- Developer: Micro Data Base Systems
- Initial release: 1983; 43 years ago
- Type: database management system

= KnowledgeMan =

KnowledgeMan was an early computer database management system created by Micro Data Base Systems of Lafayette, Indiana. KnowledgeMan was introduced in 1983 and was a PC-sized version of the company's mainframe computing database software. KnowledgeMan was promoted to users of dBase as a faster database system that utilized more sophisticated computing power. It had a macro language and SQL "structured query language" that allowed reports, its own spreadsheet interface and statistical graphics, i.e., pie charts, bar charts, etc. KnowledgeMan was designed by David Bartkus.

KnowledgeMan was the first database management system to be ported from a mainframe system. It was also the first written for the 16-bit PC processor.

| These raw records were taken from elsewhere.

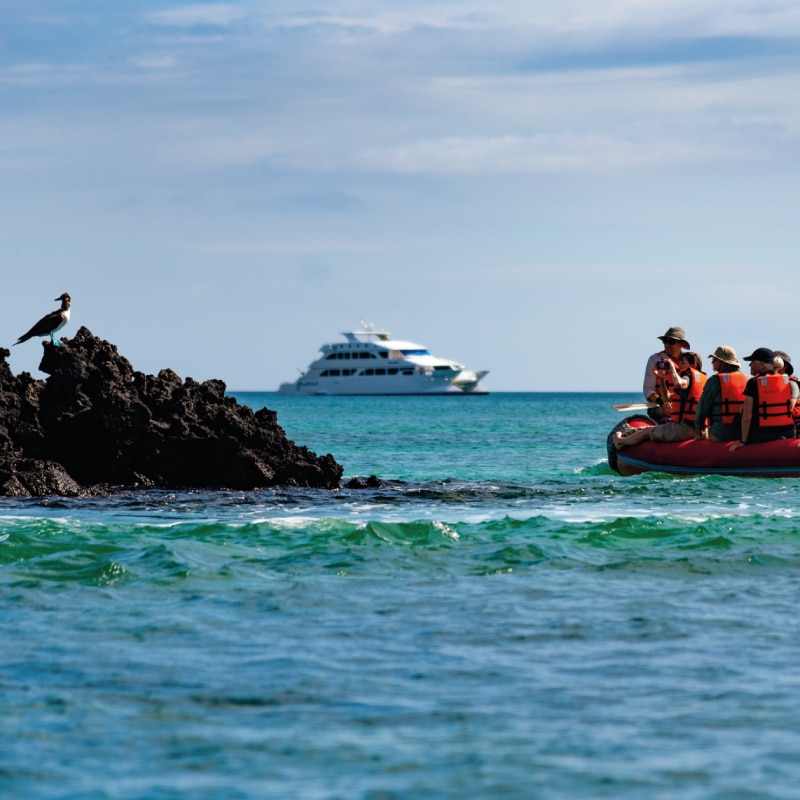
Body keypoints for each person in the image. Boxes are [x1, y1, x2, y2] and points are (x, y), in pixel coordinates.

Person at [615, 351, 706, 450]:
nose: (679, 366)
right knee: (649, 429)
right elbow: (666, 398)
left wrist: (671, 368)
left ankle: (620, 442)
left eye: (682, 363)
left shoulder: (687, 378)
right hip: (698, 429)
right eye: (679, 363)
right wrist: (661, 378)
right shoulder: (701, 381)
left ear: (693, 365)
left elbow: (679, 383)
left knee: (647, 432)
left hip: (684, 429)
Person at [729, 348, 797, 451]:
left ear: (761, 364)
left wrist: (743, 442)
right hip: (788, 433)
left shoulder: (753, 383)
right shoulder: (788, 381)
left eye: (752, 362)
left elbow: (747, 416)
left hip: (763, 435)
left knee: (738, 418)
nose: (749, 365)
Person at [693, 346, 746, 442]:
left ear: (723, 362)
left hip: (721, 433)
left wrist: (699, 427)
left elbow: (703, 407)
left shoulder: (714, 380)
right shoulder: (747, 379)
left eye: (714, 359)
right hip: (744, 433)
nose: (712, 362)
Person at [643, 327, 690, 421]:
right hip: (658, 406)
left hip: (683, 405)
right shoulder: (655, 359)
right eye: (665, 341)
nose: (667, 345)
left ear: (681, 344)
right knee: (670, 411)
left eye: (671, 342)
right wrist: (663, 403)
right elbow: (648, 390)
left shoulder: (688, 361)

KnowledgeMan was the first to separate the database engine from the command interface, something that Microsoft Access was lauded for a decade later.

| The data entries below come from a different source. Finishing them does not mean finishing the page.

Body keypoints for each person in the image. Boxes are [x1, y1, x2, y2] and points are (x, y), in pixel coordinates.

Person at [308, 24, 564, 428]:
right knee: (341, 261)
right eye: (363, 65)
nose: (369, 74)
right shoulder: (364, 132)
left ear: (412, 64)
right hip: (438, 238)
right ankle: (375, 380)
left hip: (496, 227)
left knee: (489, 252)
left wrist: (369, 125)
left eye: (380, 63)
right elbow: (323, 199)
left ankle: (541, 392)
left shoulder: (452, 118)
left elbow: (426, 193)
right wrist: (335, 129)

Micro Data Base Systems developed a graphical user interface for KnowledgeMan (by then more frequently called KMan) in 1985, although this was not popular with developers, who preferred to use the software's command line interface. In 1986 they introduced Guru, an expert system that incorporated KnowledgeMan's database and a graphical user interface. In the mid-1990s, KnowledgeMan was folded into Guru.

In 2004, Micro Data Base Systems folded and its product line was taken over by Savitar Corporation. Savitar folded in 2008.

==Uses==

Besides its uses in business computing, KnowledgeMan was used by archaeologists, including on a Neanderthal site in France, and on the remains of New Amsterdam in New York City and elsewhere, by physicists at FermiLab.